* **TASK GOAL**: Please copy out the lines in the entries that contain "Relative".

-- SOURCE DATA follows --

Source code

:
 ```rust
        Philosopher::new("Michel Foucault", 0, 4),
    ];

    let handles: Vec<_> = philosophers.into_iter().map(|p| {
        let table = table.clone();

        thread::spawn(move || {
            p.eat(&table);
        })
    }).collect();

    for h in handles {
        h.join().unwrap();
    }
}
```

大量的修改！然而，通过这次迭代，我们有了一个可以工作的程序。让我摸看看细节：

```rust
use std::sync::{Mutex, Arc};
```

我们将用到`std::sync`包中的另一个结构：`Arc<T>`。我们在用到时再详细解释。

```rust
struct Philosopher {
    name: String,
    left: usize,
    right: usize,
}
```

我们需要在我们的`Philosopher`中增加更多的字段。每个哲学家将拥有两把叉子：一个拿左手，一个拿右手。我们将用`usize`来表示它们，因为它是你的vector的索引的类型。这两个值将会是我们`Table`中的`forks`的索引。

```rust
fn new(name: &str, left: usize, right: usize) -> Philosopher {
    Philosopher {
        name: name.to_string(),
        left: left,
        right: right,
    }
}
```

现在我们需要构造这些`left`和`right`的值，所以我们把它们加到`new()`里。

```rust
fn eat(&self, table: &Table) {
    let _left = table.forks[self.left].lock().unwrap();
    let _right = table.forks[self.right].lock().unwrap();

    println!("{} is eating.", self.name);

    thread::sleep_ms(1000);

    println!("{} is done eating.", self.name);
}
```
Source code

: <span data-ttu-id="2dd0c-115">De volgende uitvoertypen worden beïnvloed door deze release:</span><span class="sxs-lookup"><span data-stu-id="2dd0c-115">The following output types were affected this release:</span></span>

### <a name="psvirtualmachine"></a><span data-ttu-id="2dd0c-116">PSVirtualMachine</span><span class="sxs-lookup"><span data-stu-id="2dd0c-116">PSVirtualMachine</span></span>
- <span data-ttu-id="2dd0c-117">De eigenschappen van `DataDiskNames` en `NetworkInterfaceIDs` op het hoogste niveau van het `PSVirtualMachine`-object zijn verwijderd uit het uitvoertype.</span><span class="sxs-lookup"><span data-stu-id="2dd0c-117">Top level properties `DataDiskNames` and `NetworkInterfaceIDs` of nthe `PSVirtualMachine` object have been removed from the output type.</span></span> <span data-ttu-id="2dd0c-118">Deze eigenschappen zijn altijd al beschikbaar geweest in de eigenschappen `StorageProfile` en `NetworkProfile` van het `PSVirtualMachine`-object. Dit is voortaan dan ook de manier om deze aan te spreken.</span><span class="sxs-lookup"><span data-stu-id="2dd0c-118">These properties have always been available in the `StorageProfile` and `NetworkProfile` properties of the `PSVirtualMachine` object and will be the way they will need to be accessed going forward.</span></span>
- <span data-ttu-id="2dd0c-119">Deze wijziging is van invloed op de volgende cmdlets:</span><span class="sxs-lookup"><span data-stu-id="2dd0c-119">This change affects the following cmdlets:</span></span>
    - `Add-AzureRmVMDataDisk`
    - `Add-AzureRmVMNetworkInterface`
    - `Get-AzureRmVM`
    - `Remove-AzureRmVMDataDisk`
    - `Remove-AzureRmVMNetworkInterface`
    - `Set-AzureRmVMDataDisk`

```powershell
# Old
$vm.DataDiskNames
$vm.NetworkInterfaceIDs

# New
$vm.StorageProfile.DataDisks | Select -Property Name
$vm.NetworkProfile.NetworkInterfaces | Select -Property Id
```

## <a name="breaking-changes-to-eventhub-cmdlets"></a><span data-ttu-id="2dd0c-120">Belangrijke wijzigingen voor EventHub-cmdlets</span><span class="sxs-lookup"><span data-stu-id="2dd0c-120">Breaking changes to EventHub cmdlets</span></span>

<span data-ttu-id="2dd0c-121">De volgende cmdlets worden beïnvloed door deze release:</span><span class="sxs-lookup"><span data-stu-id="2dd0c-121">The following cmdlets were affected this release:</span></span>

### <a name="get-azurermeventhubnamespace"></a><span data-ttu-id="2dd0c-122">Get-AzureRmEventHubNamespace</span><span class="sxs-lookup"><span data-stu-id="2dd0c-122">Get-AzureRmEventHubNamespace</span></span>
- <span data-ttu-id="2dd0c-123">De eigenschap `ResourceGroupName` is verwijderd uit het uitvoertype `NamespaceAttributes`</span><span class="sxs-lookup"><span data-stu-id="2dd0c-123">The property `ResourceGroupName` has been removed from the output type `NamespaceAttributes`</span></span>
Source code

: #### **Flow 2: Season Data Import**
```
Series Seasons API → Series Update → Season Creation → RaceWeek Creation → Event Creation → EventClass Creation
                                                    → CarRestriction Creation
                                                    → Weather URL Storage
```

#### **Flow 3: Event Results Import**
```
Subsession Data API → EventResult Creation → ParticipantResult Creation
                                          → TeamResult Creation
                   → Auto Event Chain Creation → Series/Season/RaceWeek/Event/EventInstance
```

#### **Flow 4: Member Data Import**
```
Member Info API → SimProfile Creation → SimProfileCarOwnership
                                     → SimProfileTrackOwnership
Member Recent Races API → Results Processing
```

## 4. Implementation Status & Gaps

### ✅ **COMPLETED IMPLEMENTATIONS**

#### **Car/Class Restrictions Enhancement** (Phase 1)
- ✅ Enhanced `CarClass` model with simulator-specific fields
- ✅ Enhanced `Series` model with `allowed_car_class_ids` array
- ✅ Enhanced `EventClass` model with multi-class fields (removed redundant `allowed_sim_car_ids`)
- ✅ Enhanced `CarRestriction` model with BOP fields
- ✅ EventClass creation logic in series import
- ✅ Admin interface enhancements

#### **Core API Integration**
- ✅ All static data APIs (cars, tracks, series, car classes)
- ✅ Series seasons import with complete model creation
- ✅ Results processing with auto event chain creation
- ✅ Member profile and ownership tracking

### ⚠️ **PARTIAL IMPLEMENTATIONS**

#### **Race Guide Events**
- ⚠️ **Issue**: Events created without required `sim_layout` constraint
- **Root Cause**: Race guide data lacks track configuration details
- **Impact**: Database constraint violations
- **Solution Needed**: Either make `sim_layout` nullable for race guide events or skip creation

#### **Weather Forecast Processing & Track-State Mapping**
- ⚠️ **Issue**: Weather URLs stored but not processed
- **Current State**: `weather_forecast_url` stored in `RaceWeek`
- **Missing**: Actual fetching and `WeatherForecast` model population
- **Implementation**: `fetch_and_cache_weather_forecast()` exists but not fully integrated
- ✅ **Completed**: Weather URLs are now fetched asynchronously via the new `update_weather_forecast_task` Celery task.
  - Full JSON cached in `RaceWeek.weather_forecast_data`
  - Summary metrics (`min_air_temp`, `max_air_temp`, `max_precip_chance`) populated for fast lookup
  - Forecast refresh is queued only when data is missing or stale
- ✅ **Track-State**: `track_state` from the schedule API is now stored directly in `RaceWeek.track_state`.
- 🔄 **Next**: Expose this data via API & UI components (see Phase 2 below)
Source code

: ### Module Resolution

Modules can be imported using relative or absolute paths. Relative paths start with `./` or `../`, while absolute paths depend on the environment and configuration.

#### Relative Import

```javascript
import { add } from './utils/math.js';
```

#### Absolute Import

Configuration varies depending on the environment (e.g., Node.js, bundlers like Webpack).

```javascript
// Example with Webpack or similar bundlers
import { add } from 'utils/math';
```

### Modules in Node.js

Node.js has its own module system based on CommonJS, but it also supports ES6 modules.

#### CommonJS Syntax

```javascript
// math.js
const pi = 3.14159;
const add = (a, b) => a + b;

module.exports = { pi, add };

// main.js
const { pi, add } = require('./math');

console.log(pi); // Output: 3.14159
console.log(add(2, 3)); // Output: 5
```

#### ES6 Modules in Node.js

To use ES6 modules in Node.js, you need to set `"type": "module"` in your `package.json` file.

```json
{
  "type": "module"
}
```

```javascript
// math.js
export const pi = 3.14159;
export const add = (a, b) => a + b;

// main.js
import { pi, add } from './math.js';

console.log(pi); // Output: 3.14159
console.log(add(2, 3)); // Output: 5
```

-- SOURCE DATA concluded --

* **ANSWER SECTION**:
Modules can be imported using relative or absolute paths. Relative paths start with `./` or `../`, while absolute paths depend on the environment and configuration.
#### Relative Import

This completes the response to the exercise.